Weinstein Accuser Details "Petrifying" Experience, Praises Other Victims for Coming Forward
"I don't want anything from Harvey Weinstein, but I do want other women to know that there are people who care that this happened to them," Tomi-Ann Roberts said in an interview on ABC's 'Nightline.'
As women continue to come forward with sexual harassment allegations against disgraced movie mogul Harvey Weinstein, one of his accusers sat down with ABC's Nightline to clarify her reasons for speaking out.
Speaking to ABC News' Juju Chang, Tomi-Ann Roberts, who was a 20-year-old aspiring actress when she met Weinstein in 1984, recalled feeling "petrified" in the moment the Hollywood producer tried to coerce her to join him in the bathtub.
"He was in the bathtub and he attempted to convince me to get naked, and I didn't," she said. "Looking back, I can't believe this — I apologized. I thought if this is what it's going to take to do serious acting then I guess it's not for me. I think that I really thought that that was kind of my fault, that I was prudish or I was scared."
Roberts affirmed that by sharing her story, she's not looking for anything in return from Weinstein, "but I do want other women to know that there are people who care that this happened to them."
Roberts' interview with Nightline comes after numerous women who have worked with Weinstein or encountered him in a private setting shared their own accounts of sexual assault following two explosive exposes by The New York Times and The New Yorker about the producer's sexual misconduct.
Actresses including Meryl Streep, Jessica Chastain and Jennifer Lawrence have spoken out to condemn Weinstein's "inexcusable" and "disgraceful" behavior.

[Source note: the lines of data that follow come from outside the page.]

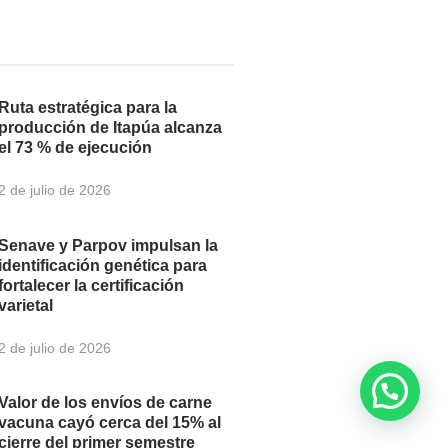
Ruta estratégica para la
producción de Itapúa alcanza
el 73 % de ejecución
2 de julio de 2026
Senave y Parpov impulsan la
identificación genética para
fortalecer la certificación
varietal
2 de julio de 2026
Valor de los envíos de carne
vacuna cayó cerca del 15% al
cierre del primer semestre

Gwyneth Paltrow and Angelina Jolie have also come forward to accuse Weinstein of sexually harassment early on in their acting careers.
"Once somebody has the courage to step forward, others come forward too because they finally see there's an audience that cares," said Roberts, adding that she's "ashamed of the fact that I had been so ashamed" at the time.
Roberts, who now teaches the psychology of sexual objectification, praised Streep, Lawrence and other stars for joining the chorus: "We're a culture that's obsessed with Hollywood and the media. To have these amazing actresses who are so much in the public eye say something that forceful, to me, is just the greatest thing I've heard in a long time."